Когда осеннее солнце, скрываясь за горизонтом, покидает Арктику и ее просторы оказываются в безраздельной власти полярной ночи, Север, заключенный в оковы зимней стужи, погружается в оцепенение, нарушаемое только снежными танцами метелей. Кажется, все живое покидает эти негостеприимные края. Лишь неутомимый охотник Арктики—белый медведь, не обращая внимания на пургу, торосы и разводья, обходит свои студеные владения, забредая порой в самые суровые уголки Заполярья.
Медвежонок проснулся от голода. Он потыкался мордочкой в разные стороны и, припав к соску матери, начал пить густое, жирное, попахивающее рыбой молоко.
Рядом с ним зашевелился такой же маленький шерстяной комочек — его сестра. Медвежата появились на свет всего пару дней назад и были еще слепыми и глухими, совершенно беспомощными существами размером с новорожденного котенка. Январские морозы, стоявшие уже которую неделю, оказались не страшны медвежьему семейству, живущему в теплой снежной берлоге. Медведица устроила убежище еще осенью, закопавшись в глубокий снежник на крутом склоне горы, и теперь метровый слой снега надежно защищал от холода ее детей.
В апреле, едва легкое дыхание весны коснулось Заполярья, медведица прокопала лаз и вскрыла берлогу. Последовавший было за ней детеныш остановился у самого выхода — он впервые увидел солнечный свет, который ослепил его. От неожиданности Медвежонок попятился назад, наткнувшись на жавшуюся сзади сестру. Медведица вернулась после довольно продолжительного отсутствия. От нее пахло чем-то незнакомым. Это был запах убитого ею тюленя, запах, который сопровождает каждого медведя всю его жизнь. Скоро тюленьего жира предстояло отведать и медвежатам — они подросли и надо было выводить их на лед. Первые несколько дней медвежья семья провела в окрестностях берлоги, возвращаясь на ночевку в свое убежище. С каждым днем они уходили все дальше и дальше, оставив наконец совсем тот небольшой островок, где родились медвежата.
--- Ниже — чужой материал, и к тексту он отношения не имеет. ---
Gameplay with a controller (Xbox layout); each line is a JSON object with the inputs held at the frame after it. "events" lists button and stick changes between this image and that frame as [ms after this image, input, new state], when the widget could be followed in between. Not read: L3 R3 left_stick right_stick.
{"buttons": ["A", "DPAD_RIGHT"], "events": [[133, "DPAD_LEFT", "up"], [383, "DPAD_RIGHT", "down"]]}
Кочевая жизнь среди льдов пришлась Медвежонку по вкусу: он легко карабкался по торосам — помогали крепкие когти, а широкие лапы не давали проваливаться в снег. Он частенько затевал потасовки с сестрой, иногда они гонялись друг за другом или катались с ледяных горок. Медведица старалась держаться у разводий — там, где у открытой воды можно было поохотиться на тюленей. С каждым днем становилось теплее, ледяные поля убывали и медведи нередко пускались вплавь. Первый раз Медвежонку было страшно ступить в черную тяжелую воду. Он, стоя у кромки, долго принюхивался, топтался на месте, но потом все-таки прыгнул вслед за матерью, подняв фонтан брызг, и неожиданно для себя легко поплыл. Широкие лапы, словно весла, загребали воду, узкое, вытянутое тело свободно скользило в воде, чудесная шерсть, состоящая из волосков, наполненных воздухом, не намокала и поддерживала его на поверхности.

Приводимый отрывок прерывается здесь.